What is needed
In the data below, find every line that has the string "href", and copy it.

Dataset entries
========

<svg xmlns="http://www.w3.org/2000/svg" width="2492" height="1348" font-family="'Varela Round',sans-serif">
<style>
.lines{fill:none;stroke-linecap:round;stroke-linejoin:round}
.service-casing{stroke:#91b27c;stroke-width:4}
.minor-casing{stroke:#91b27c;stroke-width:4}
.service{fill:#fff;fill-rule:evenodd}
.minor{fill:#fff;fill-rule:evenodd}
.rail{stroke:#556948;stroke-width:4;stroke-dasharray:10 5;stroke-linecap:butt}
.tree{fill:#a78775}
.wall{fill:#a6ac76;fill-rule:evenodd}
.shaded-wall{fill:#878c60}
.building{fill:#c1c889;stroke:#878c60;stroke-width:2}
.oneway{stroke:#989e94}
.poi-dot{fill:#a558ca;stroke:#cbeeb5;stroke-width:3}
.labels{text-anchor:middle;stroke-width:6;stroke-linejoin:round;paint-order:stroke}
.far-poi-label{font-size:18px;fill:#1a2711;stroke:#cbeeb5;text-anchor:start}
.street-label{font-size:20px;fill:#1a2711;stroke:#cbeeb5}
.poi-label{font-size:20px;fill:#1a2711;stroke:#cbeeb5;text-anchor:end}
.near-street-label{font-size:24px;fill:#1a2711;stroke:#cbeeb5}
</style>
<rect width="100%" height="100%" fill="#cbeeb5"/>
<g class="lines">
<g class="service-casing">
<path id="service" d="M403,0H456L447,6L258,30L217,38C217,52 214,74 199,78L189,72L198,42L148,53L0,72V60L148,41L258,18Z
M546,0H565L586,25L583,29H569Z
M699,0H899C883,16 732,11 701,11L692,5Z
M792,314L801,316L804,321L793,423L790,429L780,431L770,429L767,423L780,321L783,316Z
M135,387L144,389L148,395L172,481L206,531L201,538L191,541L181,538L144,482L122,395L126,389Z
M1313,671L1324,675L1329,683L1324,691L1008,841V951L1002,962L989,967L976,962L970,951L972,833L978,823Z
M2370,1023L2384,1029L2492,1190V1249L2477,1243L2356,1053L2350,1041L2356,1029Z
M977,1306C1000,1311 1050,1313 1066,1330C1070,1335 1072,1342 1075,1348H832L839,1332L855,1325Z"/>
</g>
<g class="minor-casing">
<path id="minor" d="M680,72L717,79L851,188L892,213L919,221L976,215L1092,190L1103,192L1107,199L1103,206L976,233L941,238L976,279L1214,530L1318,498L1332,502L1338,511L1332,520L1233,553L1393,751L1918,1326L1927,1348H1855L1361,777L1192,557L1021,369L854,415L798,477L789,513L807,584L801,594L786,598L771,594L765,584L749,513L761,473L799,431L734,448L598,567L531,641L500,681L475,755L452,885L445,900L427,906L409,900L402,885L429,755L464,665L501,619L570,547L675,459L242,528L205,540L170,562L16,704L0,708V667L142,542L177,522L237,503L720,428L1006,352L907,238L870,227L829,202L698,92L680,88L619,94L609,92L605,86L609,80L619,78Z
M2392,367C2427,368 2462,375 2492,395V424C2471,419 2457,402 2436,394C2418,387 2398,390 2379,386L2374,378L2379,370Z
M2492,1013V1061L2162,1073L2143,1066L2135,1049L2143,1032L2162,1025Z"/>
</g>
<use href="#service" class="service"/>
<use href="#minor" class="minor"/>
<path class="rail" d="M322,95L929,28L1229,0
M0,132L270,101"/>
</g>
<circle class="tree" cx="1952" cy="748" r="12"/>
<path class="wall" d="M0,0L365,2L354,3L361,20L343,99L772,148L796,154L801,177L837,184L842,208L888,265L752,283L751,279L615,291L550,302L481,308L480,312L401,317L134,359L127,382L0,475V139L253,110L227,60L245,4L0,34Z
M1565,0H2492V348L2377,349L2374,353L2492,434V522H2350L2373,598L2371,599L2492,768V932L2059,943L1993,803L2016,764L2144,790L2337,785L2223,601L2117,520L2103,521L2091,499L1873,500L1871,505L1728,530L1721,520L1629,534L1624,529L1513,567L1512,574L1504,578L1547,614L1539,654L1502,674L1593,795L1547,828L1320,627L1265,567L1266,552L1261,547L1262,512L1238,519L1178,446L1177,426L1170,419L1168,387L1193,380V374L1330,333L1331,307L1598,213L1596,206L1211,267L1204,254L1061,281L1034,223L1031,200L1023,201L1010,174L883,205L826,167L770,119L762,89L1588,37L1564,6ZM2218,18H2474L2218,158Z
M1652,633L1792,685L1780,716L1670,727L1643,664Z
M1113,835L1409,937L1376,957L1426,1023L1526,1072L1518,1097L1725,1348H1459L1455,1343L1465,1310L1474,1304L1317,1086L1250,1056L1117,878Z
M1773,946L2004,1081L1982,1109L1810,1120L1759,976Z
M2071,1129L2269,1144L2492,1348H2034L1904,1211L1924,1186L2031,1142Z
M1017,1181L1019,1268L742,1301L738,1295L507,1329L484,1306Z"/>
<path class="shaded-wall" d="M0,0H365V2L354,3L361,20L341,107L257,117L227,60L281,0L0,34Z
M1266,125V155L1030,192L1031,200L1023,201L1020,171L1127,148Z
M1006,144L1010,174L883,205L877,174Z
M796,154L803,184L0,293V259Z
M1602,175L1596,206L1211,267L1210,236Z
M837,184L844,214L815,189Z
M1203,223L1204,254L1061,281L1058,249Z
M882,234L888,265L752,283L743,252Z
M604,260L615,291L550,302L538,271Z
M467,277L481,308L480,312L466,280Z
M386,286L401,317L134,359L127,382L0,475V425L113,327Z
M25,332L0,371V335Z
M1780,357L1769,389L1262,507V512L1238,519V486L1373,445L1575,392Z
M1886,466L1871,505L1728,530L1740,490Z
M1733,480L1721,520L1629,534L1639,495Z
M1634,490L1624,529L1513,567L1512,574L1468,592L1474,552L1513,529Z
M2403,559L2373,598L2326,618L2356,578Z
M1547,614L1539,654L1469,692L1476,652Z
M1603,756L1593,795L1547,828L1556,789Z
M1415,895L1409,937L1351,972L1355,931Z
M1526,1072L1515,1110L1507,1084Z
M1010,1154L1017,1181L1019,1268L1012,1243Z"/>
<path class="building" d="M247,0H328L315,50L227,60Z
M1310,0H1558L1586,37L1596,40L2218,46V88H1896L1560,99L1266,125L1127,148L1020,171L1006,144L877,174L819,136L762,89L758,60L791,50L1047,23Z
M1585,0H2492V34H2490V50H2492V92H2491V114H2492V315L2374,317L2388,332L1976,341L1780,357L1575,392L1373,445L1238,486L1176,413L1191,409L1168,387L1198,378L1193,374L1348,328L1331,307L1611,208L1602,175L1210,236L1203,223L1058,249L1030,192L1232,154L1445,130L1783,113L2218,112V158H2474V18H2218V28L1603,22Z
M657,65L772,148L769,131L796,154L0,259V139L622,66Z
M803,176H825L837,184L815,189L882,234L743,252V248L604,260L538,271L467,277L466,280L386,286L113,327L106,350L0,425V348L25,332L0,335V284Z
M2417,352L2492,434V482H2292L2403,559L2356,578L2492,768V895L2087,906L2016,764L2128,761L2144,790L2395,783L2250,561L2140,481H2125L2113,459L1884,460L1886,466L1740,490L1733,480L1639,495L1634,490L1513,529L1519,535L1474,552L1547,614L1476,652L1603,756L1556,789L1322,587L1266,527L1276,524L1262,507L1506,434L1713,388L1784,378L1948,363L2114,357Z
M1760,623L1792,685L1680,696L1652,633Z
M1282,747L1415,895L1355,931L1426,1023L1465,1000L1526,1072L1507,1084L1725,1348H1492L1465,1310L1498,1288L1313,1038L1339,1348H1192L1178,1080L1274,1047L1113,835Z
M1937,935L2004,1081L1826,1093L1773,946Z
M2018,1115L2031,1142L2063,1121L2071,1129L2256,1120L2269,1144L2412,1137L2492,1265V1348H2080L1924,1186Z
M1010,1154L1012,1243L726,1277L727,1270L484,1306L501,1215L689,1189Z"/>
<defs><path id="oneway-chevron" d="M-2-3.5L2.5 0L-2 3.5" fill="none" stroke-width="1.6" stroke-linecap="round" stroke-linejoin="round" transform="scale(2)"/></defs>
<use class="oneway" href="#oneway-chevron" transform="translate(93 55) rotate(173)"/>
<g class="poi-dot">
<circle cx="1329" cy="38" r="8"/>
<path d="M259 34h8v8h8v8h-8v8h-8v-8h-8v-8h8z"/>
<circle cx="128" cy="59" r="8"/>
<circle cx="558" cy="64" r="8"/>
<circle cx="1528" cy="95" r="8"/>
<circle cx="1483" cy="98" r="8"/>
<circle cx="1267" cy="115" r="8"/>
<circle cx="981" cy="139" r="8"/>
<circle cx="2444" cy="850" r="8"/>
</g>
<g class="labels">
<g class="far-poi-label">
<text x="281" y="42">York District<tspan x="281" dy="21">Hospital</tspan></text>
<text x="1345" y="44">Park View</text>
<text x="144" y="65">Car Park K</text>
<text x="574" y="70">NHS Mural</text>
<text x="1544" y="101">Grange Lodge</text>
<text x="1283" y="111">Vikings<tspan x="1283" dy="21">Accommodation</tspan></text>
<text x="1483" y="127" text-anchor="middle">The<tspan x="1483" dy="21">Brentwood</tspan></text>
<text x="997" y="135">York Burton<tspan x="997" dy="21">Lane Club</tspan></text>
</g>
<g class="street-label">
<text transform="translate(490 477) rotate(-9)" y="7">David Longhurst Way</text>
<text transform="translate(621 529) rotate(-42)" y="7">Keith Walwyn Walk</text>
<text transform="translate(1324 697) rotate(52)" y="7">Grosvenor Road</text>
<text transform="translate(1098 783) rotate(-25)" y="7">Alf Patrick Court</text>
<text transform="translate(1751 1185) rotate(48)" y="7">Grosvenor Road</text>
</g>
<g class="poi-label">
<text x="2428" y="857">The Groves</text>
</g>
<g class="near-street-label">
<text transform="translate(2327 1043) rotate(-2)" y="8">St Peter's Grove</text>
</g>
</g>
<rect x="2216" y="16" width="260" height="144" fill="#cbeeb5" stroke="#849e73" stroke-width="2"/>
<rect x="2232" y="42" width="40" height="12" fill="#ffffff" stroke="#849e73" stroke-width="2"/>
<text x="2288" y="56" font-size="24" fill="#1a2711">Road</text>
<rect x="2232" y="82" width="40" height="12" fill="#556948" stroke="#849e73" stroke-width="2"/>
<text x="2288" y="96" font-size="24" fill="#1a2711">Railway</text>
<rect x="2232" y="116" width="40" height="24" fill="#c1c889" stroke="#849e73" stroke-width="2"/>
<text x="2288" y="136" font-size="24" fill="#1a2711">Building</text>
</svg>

========

Solution to this task
<use href="#service" class="service"/>
<use href="#minor" class="minor"/>
<use class="oneway" href="#oneway-chevron" transform="translate(93 55) rotate(173)"/>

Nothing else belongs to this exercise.